● **Problem 1**:
Decide whether each of the following statements agrees with the abstract on growth hormone excess. For each, answer yes or no and quote the words of the text that decide it.
(a) The patient's past medical history included nothing other than treated hypertension.
(b) The initial MRI showed an abnormal anterior pituitary.
(c) The histology confirmed the presence of an adenoma.
● **Problem 2**:
Reproduce the passage of the abstract on growth hormone excess starting with "A 68 year old" and going on through "of an adenoma.", changing "hip replacement" to "knee replacement".
──────── Excerpt provided ────────
T024

Growth hormone excess of unknown origin

Falinska A; Ling Y; Tanday R; Vakilgilani, T; Todd JF

Imperial Centre for Endocrinology, Imperial College Healthcare NHS Trust , Hammersmith Hospital, Du Cane  Road , London UK

Abstract:

A 68 year old patient was noted to have prognathism, broad fingers and toes and coarse facial features during her admission for a hip replacement 2 years ago. Her family noted change to her facial features and she admitted to increase in her shoe size over 10 years. Her past medical history included treated hypertension only. Her oral glucose tolerance test (OGTT) confirmed paradoxical rise of growth hormone (GH) with peak 6.23mcg/L. Her initial IGF-1 was raised at 131nmol/L (6-30nmol/L) with normal remaining pituitary function. Her initial MRI showed a normal anterior pituitary, 8mm lesion in superior-posterior pituitary elevating the pituitary stalk and infundibulum and an incidental finding of sphenoid wing meningiomas. She was referred for transpehnoidal hypophysectomy. The histology showed fibrosis with no evidence of an adenoma.
──────── Information shown ────────
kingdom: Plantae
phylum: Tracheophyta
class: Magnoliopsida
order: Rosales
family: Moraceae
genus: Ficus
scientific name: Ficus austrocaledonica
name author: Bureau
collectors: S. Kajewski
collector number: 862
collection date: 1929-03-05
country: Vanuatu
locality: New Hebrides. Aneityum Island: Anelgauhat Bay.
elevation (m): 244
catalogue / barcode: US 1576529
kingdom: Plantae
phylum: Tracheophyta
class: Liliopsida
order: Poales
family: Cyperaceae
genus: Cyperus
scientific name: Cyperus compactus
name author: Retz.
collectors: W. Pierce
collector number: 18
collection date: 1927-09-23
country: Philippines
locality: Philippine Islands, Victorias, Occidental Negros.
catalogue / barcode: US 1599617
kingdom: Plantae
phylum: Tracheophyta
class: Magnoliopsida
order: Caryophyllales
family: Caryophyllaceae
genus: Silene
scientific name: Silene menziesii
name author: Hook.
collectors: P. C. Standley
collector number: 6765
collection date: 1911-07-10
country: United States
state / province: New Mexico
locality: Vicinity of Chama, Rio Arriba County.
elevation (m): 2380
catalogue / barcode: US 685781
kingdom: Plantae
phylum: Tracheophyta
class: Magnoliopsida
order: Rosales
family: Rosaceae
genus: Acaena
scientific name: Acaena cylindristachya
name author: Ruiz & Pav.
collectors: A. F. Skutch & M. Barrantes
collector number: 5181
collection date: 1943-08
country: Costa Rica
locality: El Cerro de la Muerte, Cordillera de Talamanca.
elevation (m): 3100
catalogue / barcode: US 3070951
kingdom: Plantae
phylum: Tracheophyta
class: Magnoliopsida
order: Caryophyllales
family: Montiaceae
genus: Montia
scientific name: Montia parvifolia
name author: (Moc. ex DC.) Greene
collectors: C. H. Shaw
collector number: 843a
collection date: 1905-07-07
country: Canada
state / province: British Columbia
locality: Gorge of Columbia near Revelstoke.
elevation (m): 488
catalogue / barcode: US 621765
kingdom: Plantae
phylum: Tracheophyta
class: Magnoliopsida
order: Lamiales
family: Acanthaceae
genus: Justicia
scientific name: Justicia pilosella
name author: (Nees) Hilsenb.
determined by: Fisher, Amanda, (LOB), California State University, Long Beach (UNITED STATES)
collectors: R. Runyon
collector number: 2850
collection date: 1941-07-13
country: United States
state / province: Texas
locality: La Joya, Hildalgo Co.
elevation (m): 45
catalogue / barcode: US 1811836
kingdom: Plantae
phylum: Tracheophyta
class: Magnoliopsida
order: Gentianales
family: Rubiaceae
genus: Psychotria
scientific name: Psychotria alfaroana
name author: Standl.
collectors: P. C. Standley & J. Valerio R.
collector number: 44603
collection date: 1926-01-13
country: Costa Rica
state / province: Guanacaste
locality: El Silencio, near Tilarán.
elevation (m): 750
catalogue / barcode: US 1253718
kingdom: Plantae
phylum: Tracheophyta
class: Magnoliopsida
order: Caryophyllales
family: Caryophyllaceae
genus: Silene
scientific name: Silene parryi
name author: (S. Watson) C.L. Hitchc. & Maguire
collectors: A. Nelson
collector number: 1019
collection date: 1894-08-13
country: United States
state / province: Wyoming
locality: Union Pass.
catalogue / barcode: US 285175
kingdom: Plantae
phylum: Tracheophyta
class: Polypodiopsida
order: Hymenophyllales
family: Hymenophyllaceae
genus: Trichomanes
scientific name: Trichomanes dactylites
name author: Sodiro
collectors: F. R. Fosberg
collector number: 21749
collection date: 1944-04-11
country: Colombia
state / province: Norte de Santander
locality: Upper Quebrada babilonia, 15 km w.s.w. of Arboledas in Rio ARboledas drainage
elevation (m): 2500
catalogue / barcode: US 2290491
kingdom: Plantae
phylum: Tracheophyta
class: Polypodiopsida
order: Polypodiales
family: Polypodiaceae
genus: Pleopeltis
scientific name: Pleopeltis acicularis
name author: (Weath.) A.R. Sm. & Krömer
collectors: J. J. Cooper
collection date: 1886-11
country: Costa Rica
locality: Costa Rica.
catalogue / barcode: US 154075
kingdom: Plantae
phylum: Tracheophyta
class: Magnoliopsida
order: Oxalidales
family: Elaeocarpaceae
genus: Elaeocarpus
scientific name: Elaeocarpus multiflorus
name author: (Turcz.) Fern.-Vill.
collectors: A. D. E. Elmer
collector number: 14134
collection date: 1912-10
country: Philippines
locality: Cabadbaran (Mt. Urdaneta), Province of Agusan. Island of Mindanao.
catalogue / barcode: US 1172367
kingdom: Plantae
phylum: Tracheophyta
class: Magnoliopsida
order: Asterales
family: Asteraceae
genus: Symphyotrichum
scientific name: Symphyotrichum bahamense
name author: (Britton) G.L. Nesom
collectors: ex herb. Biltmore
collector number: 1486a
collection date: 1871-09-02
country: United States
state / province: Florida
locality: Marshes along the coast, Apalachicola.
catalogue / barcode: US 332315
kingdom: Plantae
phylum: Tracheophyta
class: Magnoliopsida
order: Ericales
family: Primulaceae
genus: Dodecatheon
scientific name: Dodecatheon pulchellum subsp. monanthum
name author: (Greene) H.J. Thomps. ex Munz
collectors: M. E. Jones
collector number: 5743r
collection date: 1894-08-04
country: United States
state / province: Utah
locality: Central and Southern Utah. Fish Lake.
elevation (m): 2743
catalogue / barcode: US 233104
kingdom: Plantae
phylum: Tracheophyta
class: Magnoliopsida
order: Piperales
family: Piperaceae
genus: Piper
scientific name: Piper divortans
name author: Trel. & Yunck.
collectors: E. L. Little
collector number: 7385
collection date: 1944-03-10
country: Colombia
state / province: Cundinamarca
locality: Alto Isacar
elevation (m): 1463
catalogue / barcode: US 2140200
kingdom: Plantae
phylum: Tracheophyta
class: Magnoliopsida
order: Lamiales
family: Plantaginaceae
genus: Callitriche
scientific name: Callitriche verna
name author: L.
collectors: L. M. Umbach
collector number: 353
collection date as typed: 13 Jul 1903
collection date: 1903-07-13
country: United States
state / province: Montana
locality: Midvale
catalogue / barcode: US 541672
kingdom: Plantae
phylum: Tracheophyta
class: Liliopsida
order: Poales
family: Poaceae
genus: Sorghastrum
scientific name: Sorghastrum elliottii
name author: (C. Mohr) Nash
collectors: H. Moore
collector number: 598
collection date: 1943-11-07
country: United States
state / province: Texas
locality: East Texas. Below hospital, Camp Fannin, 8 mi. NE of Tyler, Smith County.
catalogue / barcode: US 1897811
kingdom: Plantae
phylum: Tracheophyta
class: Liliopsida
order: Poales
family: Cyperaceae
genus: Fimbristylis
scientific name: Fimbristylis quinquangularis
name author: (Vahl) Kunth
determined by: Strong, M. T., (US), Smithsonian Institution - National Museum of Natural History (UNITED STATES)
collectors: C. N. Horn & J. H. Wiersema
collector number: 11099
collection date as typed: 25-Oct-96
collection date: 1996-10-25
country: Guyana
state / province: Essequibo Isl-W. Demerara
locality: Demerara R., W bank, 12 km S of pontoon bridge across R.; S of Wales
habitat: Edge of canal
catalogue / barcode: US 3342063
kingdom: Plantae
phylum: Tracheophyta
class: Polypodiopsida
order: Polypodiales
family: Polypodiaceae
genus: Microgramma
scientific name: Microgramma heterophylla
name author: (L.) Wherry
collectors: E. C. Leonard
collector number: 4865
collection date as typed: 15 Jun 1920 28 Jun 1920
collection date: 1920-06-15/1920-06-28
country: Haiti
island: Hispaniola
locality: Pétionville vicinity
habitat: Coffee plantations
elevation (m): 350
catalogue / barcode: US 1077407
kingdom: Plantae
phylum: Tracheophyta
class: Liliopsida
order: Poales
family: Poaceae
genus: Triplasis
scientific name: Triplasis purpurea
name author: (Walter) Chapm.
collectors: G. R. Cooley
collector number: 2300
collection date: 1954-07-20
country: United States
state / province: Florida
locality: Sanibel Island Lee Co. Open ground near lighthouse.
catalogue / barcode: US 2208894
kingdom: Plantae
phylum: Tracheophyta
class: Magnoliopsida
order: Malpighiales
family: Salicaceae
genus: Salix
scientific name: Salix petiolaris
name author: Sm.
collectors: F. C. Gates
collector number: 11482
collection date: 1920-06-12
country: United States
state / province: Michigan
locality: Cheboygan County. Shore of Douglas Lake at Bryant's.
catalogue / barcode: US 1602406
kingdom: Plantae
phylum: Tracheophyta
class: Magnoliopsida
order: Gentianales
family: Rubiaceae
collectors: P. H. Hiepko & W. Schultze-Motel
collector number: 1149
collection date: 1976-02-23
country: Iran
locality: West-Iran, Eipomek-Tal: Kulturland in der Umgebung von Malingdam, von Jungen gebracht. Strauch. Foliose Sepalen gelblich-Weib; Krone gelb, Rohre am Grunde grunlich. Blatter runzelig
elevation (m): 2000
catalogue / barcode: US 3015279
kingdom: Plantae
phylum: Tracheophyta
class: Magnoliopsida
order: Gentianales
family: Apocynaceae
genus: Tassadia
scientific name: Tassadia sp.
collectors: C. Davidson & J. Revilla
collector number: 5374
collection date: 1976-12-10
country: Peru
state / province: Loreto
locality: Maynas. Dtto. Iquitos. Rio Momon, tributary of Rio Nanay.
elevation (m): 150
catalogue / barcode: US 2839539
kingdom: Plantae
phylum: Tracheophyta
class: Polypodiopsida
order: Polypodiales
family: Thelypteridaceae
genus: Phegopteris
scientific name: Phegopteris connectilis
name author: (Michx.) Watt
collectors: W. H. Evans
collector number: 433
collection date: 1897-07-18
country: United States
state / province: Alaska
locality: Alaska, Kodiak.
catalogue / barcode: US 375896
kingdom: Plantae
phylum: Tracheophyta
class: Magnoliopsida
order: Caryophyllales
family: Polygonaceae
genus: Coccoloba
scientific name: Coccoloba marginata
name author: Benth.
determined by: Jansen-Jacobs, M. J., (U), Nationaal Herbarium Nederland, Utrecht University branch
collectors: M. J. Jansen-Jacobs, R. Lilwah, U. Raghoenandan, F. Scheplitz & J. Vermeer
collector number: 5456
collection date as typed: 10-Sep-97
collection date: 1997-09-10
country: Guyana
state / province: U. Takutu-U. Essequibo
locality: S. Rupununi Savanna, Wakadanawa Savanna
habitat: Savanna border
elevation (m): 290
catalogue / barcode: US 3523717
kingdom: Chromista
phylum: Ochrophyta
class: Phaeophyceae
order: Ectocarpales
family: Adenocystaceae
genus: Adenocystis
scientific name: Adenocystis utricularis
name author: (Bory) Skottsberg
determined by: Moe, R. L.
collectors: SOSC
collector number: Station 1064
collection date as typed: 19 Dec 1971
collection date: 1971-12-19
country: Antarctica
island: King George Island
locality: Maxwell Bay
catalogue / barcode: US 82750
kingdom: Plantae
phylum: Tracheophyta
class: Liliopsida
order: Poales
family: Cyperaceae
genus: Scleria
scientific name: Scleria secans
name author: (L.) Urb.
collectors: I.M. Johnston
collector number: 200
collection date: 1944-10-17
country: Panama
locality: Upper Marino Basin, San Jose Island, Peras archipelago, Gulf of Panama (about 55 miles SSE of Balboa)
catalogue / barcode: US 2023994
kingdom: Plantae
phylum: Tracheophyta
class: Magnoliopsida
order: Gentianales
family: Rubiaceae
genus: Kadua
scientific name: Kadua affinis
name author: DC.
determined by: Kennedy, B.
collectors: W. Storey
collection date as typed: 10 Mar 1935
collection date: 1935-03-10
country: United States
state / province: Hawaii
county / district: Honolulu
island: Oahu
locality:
────────
● **Answer 1**:
(a) Yes: "Her past medical history included treated hypertension only."
(b) No: "Her initial MRI showed a normal anterior pituitary"
(c) No: "The histology showed fibrosis with no evidence of an adenoma."

● **Answer 2**:
A 68 year old patient was noted to have prognathism, broad fingers and toes and coarse facial features during her admission for a knee replacement 2 years ago. Her family noted change to her facial features and she admitted to increase in her shoe size over 10 years. Her past medical history included treated hypertension only. Her oral glucose tolerance test (OGTT) confirmed paradoxical rise of growth hormone (GH) with peak 6.23mcg/L. Her initial IGF-1 was raised at 131nmol/L (6-30nmol/L) with normal remaining pituitary function. Her initial MRI showed a normal anterior pituitary, 8mm lesion in superior-posterior pituitary elevating the pituitary stalk and infundibulum and an incidental finding of sphenoid wing meningiomas. She was referred for transpehnoidal hypophysectomy. The histology showed fibrosis with no evidence of an adenoma.